If history is any indication, ExxonMobil (XOM)could be the next oil giant to grow bigger through acquisition. In the late 1990s, falling oil prices prompted a wave of mergers in the sector as oil companies sought to bulk up in order to compete in tough times.
BP (BP) kicked off the merger-mania in 1998 when it forked over $48.2 billion deal for Amoco. Not to be outdone, Exxon announced plans one year later to buy Mobil for $82 billion. At the time, Exxon was the world's No. 1 oil company. Mobil was No. 2. Other oil companies followed up with their own acquisitions, including Chevron (CVX) buying Texaco for $100 billion in 2000.

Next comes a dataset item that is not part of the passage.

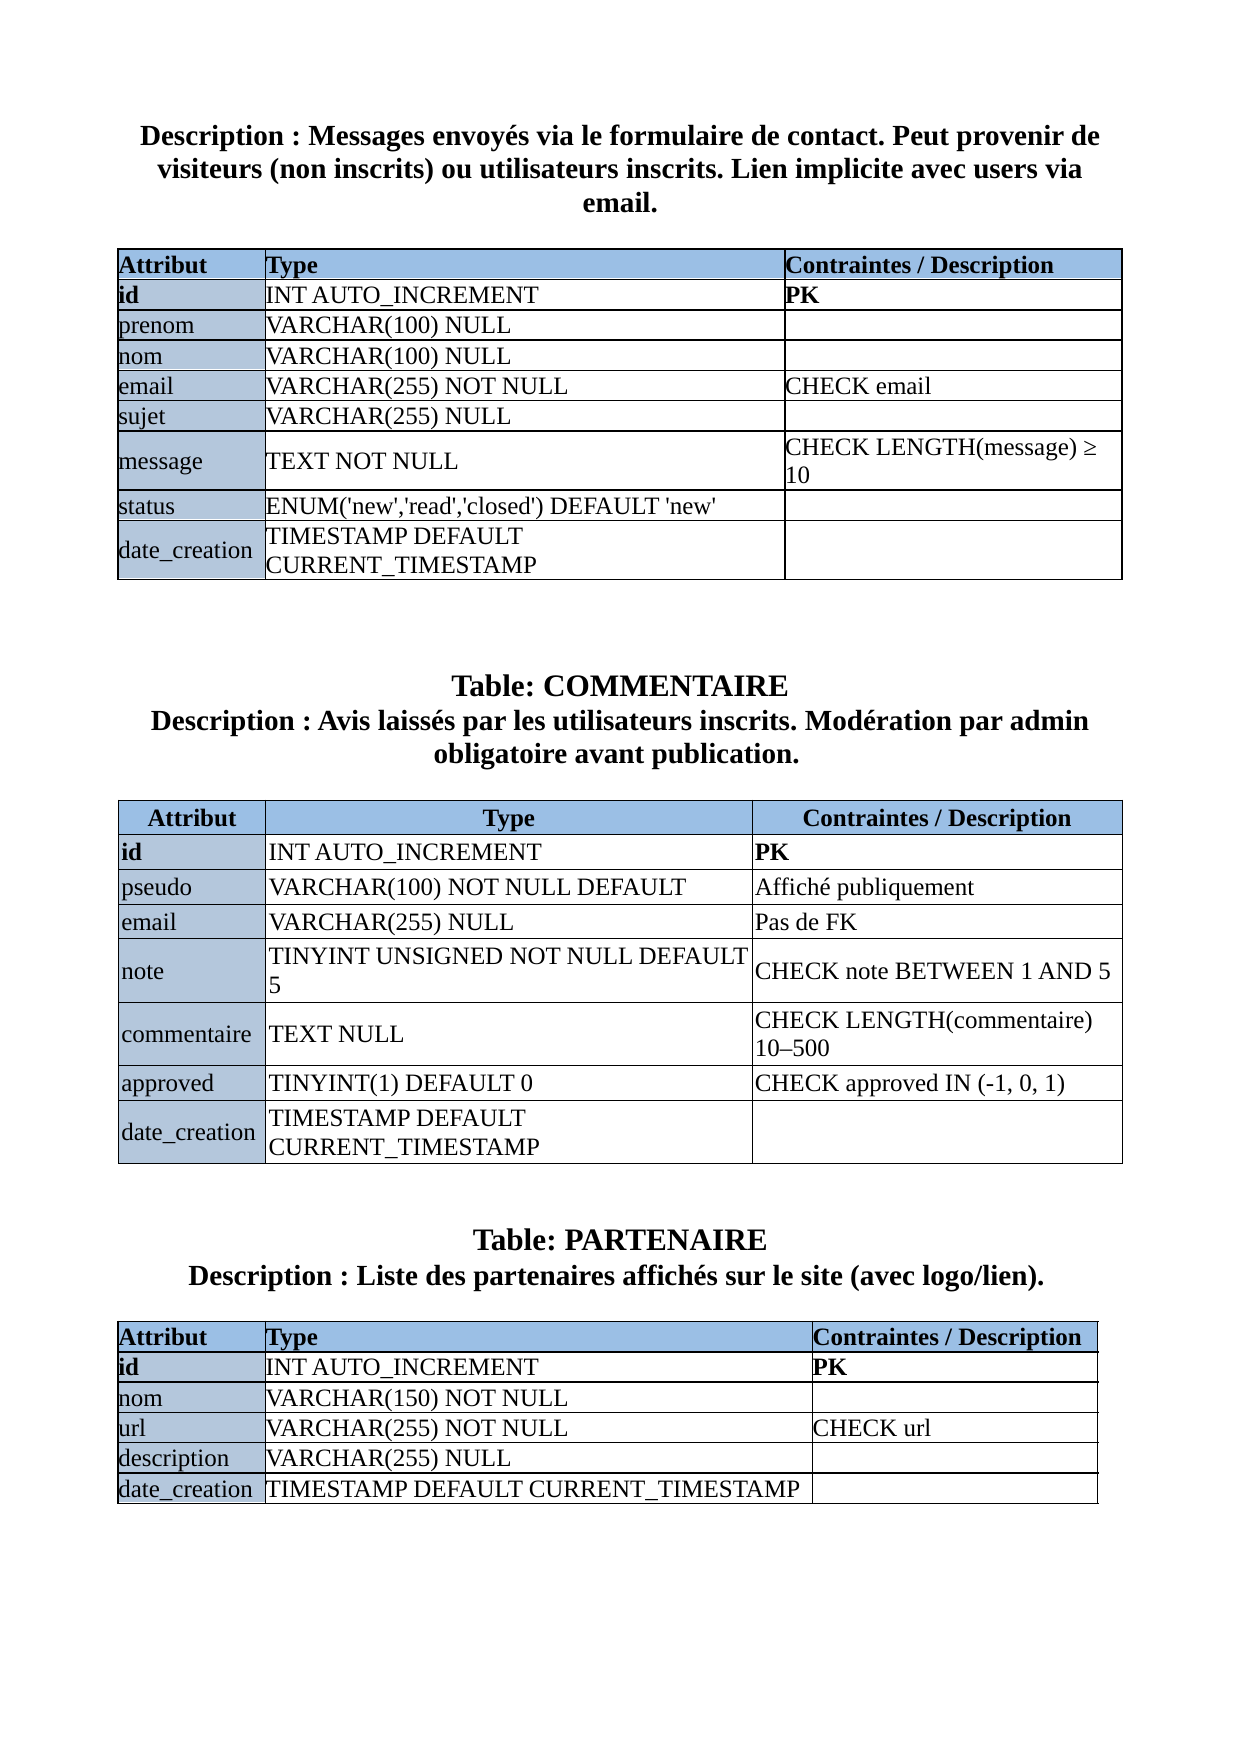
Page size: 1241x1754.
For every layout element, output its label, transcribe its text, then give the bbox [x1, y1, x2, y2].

But Exxon had already solidified its position as the top dog in a deal that was memorable for uniting competitors. "It was very significant because Exxon and Mobil were bitter rivals, like Coke and Pepsi," said Dennis Cassidy, co-head of the oil and gas practice at consulting firm AlixPartners. Their tie-up suggested
that struggling oil companies would do anything to compete — even team up with rivals — as they waited for market conditions to improve, Cassidy said.
Industry watchers expect a similar M&A trend as oil companies, including Exxon, seek to compete with Royal Dutch Shell's $70 billion acquisition of London's BG Group, announced Wednesday.